Hay más información (demasiada, como en la canción de The Police: “Too much information/ running through my brain/ Too much information/ driving me insane”); la clave ya no es su acceso sino la capacidad de jerarquizarla y ordenarla, es decir el filtro. Además, el ciberespacio crea una sensación de proximidad espacio-temporal, como si las clásicas categorías se achicaran, y abre la posibilidad de realizar varias actividades a la vez: hablar por teléfono, mirar la tele, chatear y comer una manzana. Como señala Balardini, la vieja frase de los padres, que por algún motivo Serrat no incluyó en su insoportable canción sobre los hijos, pierde sentido: “No estás prestando atención” ya no significa absolutamente nada.
Según los últimos datos, la banda ancha llega en Argentina al 40 por ciento de los domicilios, y el acceso de los jóvenes –en sus casas o locutorios– es casi total. Esto significa que la brecha digital no es tal, o al menos no se ha convertido en la fosa que muchos temían a principios de los ’90. Internet se ha democratizado, por los avances tecnológicos pero también –atención anticapitalistas– por el mercado: la superación permanente de la industria del hardware, impulsada por el tecno-snobismo de la clase media, empuja a la baja del precio de las máquinas usadas, fácilmente reciclables para los locutorios o cibercafés de los barrios populares.

*Tareas:*
(a) Según el fragmento sobre internet, ¿a qué porcentaje de los domicilios de Argentina llega la banda ancha?
(b) Reescribe el fragmento sobre internet desde "Según los últimos" hasta "los barrios populares.", sustituyendo "la brecha digital" por "la división digital".
(c) Prolonga el fragmento sobre la democratización de internet a partir de su última oración.

*Fragmentos de datos:*
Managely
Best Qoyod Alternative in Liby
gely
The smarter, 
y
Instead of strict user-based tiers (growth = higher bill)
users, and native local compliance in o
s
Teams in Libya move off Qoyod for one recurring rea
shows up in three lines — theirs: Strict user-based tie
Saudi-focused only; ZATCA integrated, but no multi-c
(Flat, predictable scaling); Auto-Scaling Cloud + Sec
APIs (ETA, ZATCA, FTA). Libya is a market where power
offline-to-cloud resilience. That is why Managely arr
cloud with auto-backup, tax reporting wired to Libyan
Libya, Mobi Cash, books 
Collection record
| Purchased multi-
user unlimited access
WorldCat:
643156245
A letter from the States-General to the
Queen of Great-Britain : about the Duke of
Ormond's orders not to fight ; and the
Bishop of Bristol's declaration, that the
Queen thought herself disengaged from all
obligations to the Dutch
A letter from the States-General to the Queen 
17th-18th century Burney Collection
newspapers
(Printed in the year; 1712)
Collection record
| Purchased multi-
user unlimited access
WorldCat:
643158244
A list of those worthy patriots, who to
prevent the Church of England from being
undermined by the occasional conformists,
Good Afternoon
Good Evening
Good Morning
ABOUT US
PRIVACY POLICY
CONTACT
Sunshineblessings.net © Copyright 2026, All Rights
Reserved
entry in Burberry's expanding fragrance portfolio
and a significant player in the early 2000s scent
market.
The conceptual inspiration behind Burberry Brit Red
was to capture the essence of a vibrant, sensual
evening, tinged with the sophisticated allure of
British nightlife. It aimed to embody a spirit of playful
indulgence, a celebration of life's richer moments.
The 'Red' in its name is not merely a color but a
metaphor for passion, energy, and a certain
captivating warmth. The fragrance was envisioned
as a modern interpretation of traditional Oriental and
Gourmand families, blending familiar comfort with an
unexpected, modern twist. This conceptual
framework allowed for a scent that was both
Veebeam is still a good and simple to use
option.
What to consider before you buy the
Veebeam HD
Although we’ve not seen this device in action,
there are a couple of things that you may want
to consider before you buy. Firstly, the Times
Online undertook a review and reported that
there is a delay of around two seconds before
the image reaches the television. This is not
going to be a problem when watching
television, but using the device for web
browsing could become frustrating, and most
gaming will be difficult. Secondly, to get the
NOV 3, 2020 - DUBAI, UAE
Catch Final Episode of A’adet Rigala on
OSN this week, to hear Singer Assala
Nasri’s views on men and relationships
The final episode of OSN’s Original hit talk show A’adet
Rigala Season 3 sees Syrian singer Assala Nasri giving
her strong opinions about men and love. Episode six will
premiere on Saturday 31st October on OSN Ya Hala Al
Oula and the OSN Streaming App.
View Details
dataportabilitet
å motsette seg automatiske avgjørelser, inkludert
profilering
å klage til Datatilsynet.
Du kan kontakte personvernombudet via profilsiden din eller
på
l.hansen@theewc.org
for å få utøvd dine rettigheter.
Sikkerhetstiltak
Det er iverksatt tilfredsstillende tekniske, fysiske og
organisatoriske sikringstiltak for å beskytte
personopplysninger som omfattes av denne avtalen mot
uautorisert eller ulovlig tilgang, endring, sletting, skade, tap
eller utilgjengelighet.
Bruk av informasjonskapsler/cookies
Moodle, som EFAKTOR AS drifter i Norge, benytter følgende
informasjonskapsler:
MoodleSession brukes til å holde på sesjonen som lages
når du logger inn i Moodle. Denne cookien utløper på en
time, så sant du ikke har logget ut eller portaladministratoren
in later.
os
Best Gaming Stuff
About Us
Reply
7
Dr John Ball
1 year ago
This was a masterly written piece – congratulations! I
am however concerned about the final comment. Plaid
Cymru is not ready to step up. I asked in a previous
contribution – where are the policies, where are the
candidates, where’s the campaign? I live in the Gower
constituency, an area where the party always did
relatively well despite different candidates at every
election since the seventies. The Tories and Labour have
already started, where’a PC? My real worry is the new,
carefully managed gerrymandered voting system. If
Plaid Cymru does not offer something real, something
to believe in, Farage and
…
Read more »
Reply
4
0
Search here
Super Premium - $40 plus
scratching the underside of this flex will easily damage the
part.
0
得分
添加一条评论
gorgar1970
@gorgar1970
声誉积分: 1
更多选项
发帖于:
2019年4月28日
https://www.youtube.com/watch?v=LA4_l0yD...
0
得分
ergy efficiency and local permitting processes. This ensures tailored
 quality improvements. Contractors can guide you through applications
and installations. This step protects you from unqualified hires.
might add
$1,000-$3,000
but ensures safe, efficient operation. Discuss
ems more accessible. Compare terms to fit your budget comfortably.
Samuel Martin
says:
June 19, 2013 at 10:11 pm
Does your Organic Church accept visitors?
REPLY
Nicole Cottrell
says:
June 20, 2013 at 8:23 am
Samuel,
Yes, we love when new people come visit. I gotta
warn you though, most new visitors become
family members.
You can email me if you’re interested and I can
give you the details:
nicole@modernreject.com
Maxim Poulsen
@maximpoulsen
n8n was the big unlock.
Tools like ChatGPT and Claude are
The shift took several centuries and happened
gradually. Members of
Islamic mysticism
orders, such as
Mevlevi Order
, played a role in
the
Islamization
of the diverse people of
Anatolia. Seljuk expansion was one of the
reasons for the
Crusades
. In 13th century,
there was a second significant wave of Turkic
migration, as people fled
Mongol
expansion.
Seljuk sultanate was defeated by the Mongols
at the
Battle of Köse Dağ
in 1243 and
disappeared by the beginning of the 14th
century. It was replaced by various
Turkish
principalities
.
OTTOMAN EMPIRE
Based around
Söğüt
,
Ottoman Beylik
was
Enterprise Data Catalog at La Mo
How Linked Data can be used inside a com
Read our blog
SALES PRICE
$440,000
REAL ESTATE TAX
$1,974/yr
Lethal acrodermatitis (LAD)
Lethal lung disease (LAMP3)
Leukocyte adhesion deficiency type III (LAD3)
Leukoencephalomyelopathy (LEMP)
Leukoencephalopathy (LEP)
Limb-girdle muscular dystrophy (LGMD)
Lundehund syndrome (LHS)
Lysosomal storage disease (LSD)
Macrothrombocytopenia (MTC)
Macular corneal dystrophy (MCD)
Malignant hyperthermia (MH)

*Respuestas:*
(a) Al 40 por ciento de los domicilios.

(b)
Según los últimos datos, la banda ancha llega en Argentina al 40 por ciento de los domicilios, y el acceso de los jóvenes –en sus casas o locutorios– es casi total. Esto significa que la división digital no es tal, o al menos no se ha convertido en la fosa que muchos temían a principios de los ’90. Internet se ha democratizado, por los avances tecnológicos pero también –atención anticapitalistas– por el mercado: la superación permanente de la industria del hardware, impulsada por el tecno-snobismo de la clase media, empuja a la baja del precio de las máquinas usadas, fácilmente reciclables para los locutorios o cibercafés de los barrios populares.

(c)
Este problema es reemplazado por otro: la calidad en la navegación. Ahora lo crucial no es estar conectado o no. Prácticamente todos los jóvenes lo están, aunque la distancia aumenta entre los adultos, donde sí pesan las diferencias de clase. Ahora lo central es cómo y para qué se usa la red: los jóvenes de clase media –que cuentan con PC en casa, banda ancha, un ambiente cómodo, etc.– tienen más opciones de navegación: participan en comunidades virtuales, crean páginas y blogs, bajan video y música sin que nadie los apure. Las investigaciones revelan que los jóvenes de los sectores populares, que se conectan de manera más precaria, tienen menos posibilidades de interactividad. El Plan Conectar Igualdad puede ser clave para enfrentar estas diferencias.
La expansión de las nuevas tecnologías está modificando la política y redefiniendo la democracia. ¿Cómo? Señalemos, antes que nada, dos efectos fácilmente identificables. El primero es tecnocrático: la red permite mejoras de eficiencia y tiempo y abre nuevas oportunidades de gestión, como la posibilidad de hacer trámites en línea, elevar reclamos puntuales a las autoridades e incluso crea instancias –por cierto muy limitadas– de autocontrol comunitario, como el programa lanzado por el gobierno porteño para que los vecinos denuncien con fotos a los infractores.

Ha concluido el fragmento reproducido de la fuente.